Indeed, with the economy stalled amid the coronavirus pandemic, Rubio said government spending and deficits are needed in the current environmental to lift the sagging economy. But Rubio warned that uncontrolled spending over the long term is a threat to U.S. security and a constraint on future growth.
Doug Holtz-Eakin, a former economist at the Congressional Budget Office and president of American Action Forum, urged the debt commission to help educate the American public of the potential problems from the growing debt.

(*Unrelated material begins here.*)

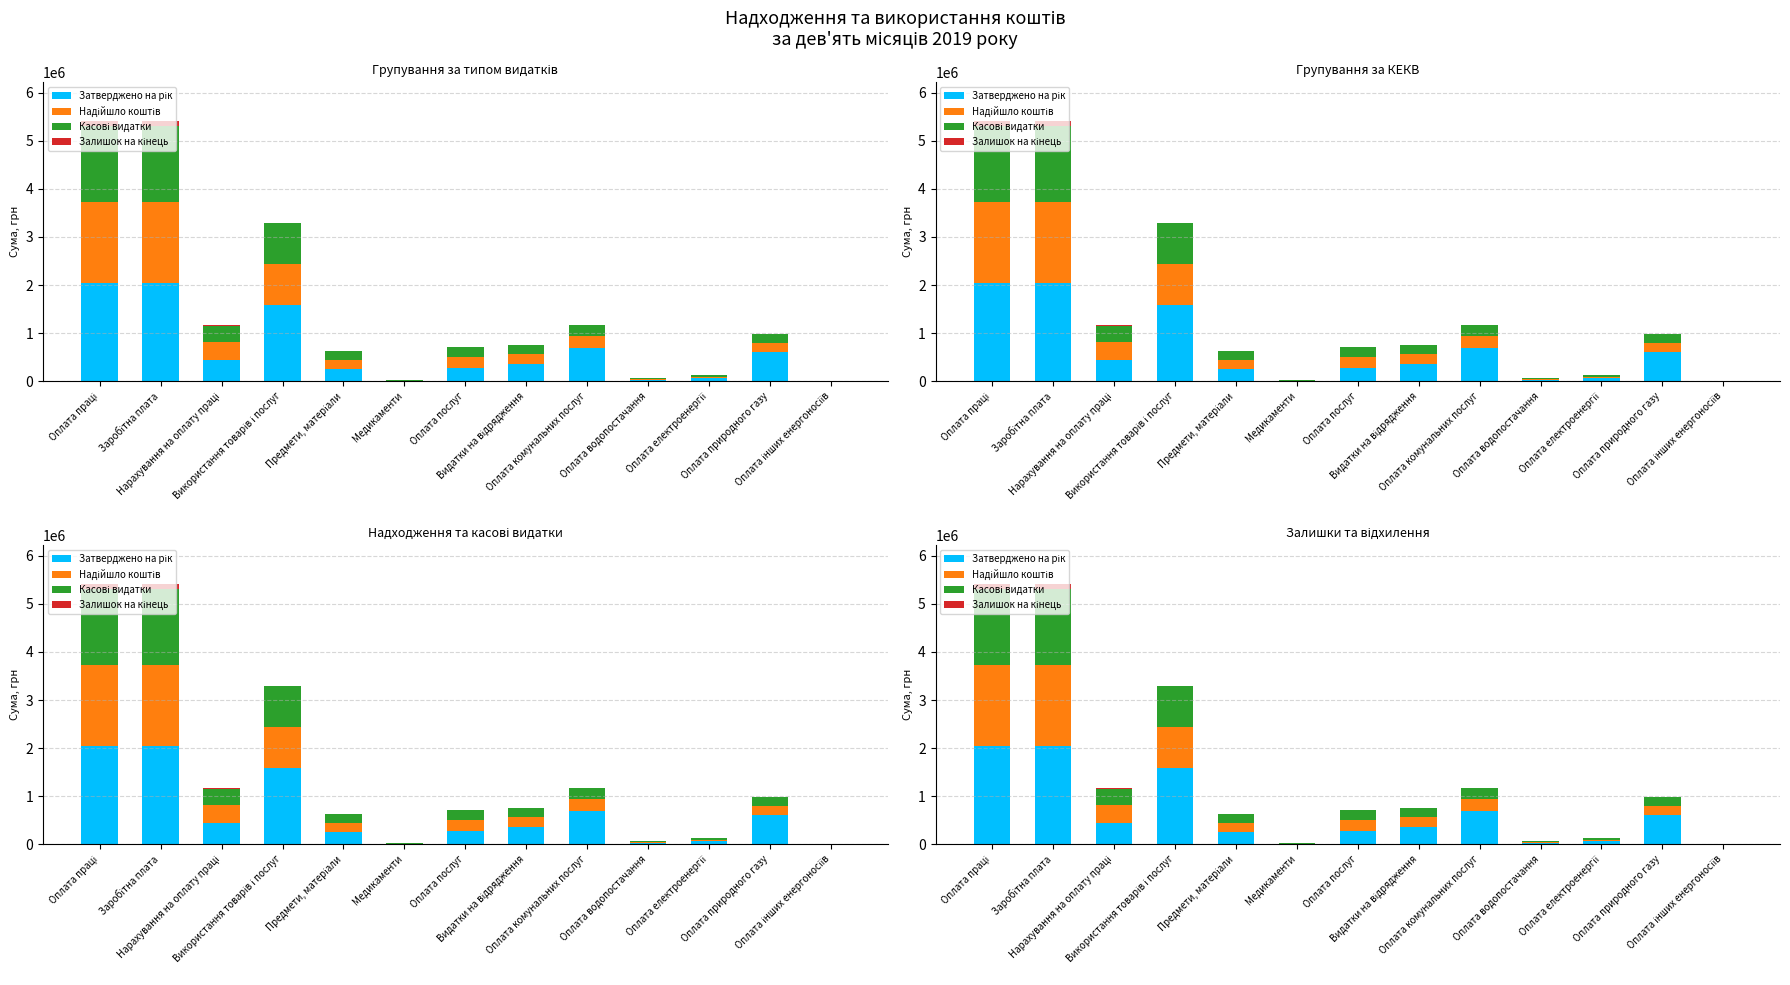

What are all the series names shown in the legend?

Затверджено на рік, Надійшло коштів, Касові видатки, Залишок на кінець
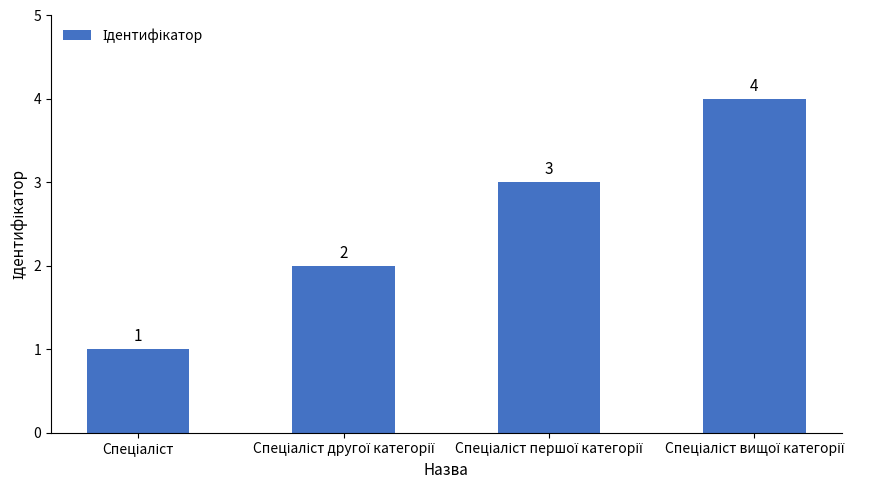

What is the value of the 4th bar from the left?

4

"I don't believe the general public understands this problem — they haven't been told," he said.
Wamp said he hopes the debt commission can shed light on the debt problem, which he called America's biggest long-term problem. By this fall, the group will begin considering recommendations to address the growing federal deficit. Wamp said he hopes the group can convene in person by next spring to urge the next Congress to begin to take needed steps for fiscal reform once the economy recovers from the current downturn.
The current levels of debt are unprecedented, Wamp said.
"There is no question that we as Americans have entered into a very dangerous experiment and the only questions are just how dangerous it is," he said.
Other advanced countries around the globe, including Germany, Sweden and Switzerland, have found ways to balance their government budgets prior to the current pandemic and Wamp said he hopes the commission can identify ways for the U.S. to do so as well.
If the United States is not able to get its fiscal house in order, Wamp said investors may become wary about buying U.S. bonds and the dollar could be displaced as the benchmark for global currency.
"We can't let that happen and I hope this group can play a constructive role in developing ways and policies to address this great challenge," he said.